Exercise description:
Work out how many lines in the data hold the string "What". Reply with only that number.

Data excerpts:
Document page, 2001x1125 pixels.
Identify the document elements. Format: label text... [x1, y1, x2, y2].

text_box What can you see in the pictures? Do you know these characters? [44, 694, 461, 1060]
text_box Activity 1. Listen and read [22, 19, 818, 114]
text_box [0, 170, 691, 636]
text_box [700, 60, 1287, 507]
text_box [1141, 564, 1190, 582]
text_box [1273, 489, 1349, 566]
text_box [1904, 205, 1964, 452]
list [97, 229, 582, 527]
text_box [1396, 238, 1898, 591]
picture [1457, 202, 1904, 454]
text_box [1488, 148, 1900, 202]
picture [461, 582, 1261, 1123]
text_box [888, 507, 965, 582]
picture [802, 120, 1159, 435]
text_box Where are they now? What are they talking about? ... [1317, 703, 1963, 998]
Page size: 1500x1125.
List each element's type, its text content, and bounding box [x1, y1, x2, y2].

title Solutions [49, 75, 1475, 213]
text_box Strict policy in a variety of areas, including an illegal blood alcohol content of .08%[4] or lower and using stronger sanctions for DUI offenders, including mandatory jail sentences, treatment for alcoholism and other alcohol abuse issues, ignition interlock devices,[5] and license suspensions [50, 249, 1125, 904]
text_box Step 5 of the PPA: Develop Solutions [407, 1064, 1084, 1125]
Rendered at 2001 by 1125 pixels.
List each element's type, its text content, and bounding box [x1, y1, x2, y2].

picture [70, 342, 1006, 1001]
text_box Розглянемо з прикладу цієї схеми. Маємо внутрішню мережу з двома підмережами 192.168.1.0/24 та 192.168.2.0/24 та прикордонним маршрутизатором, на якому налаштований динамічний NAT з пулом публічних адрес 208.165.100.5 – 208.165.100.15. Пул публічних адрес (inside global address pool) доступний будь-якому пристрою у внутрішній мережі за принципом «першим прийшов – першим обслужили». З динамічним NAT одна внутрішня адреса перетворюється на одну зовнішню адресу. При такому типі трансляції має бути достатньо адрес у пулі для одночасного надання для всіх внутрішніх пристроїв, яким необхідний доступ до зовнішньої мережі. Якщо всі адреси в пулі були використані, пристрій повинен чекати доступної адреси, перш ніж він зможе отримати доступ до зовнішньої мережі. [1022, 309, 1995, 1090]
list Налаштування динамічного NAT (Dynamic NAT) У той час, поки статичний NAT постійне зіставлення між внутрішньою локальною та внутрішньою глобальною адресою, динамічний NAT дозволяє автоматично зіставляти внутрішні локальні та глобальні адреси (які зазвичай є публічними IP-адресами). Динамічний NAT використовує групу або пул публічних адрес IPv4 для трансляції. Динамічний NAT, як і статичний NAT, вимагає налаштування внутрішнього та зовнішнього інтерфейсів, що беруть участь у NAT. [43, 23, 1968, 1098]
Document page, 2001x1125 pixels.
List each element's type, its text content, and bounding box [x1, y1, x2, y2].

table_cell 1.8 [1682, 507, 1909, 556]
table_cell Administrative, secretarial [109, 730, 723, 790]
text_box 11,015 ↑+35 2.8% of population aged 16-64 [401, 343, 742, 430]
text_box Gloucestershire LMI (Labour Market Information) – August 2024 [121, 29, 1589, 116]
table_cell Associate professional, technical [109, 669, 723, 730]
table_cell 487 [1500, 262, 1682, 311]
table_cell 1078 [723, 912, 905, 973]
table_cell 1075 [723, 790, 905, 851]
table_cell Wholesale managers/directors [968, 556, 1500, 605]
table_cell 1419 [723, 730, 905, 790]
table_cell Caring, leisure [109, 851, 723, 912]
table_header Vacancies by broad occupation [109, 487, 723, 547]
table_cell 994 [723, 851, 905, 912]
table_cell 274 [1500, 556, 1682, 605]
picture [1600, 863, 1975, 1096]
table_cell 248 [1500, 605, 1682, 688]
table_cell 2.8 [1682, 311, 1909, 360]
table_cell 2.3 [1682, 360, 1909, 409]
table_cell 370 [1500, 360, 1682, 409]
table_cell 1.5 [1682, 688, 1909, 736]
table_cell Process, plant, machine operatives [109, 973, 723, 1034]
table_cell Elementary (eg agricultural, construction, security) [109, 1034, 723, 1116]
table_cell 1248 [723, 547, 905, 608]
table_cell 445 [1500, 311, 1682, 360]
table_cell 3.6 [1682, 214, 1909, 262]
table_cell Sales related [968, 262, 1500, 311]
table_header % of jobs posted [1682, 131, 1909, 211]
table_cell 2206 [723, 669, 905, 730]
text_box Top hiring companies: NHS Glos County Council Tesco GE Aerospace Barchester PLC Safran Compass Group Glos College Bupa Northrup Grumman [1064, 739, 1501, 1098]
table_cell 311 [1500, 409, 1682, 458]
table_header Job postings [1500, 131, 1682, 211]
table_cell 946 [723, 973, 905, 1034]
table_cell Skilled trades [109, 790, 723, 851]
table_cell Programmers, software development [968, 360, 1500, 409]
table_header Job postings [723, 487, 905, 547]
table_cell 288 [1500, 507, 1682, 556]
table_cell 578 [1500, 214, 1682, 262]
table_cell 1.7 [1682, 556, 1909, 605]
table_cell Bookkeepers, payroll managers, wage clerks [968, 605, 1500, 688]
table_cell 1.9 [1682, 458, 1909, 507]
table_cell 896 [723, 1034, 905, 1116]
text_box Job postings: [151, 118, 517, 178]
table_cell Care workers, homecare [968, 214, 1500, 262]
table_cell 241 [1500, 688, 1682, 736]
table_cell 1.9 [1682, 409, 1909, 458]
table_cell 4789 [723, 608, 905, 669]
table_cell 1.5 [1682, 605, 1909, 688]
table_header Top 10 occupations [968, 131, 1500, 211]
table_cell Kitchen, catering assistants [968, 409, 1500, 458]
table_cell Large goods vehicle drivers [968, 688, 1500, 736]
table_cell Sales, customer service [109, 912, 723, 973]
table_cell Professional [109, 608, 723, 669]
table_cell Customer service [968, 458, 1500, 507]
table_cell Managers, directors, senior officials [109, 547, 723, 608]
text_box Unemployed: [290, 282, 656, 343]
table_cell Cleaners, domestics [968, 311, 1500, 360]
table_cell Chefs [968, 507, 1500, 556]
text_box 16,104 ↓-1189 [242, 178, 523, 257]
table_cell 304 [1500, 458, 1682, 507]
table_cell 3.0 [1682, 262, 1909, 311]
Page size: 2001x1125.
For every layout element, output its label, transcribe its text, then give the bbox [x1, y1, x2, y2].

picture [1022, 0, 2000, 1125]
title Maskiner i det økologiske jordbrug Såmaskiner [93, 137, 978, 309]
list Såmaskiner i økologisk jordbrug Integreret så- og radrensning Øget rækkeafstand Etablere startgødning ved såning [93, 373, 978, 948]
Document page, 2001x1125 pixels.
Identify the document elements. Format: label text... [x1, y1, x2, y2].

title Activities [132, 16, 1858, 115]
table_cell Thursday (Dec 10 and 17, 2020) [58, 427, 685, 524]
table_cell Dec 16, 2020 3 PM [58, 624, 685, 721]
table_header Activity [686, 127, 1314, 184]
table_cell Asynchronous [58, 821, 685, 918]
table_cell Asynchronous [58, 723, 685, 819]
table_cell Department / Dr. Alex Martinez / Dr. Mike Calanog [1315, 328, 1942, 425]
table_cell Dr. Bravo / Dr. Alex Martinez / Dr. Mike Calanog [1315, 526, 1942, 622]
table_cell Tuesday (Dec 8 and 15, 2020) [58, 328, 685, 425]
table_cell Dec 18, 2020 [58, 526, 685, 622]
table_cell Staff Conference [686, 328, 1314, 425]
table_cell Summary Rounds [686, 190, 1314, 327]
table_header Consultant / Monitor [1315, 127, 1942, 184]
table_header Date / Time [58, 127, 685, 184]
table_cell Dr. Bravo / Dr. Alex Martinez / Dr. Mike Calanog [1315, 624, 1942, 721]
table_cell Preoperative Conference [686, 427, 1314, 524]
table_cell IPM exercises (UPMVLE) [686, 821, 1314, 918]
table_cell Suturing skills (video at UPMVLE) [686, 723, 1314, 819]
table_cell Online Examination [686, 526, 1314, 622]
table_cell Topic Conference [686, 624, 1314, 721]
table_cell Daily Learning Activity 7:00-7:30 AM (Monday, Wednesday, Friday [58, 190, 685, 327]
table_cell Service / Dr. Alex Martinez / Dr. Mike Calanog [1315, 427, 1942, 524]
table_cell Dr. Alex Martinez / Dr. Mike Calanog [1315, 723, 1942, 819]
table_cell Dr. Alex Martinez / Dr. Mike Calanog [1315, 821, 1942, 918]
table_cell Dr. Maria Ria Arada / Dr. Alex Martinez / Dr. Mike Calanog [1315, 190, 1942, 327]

Output:
2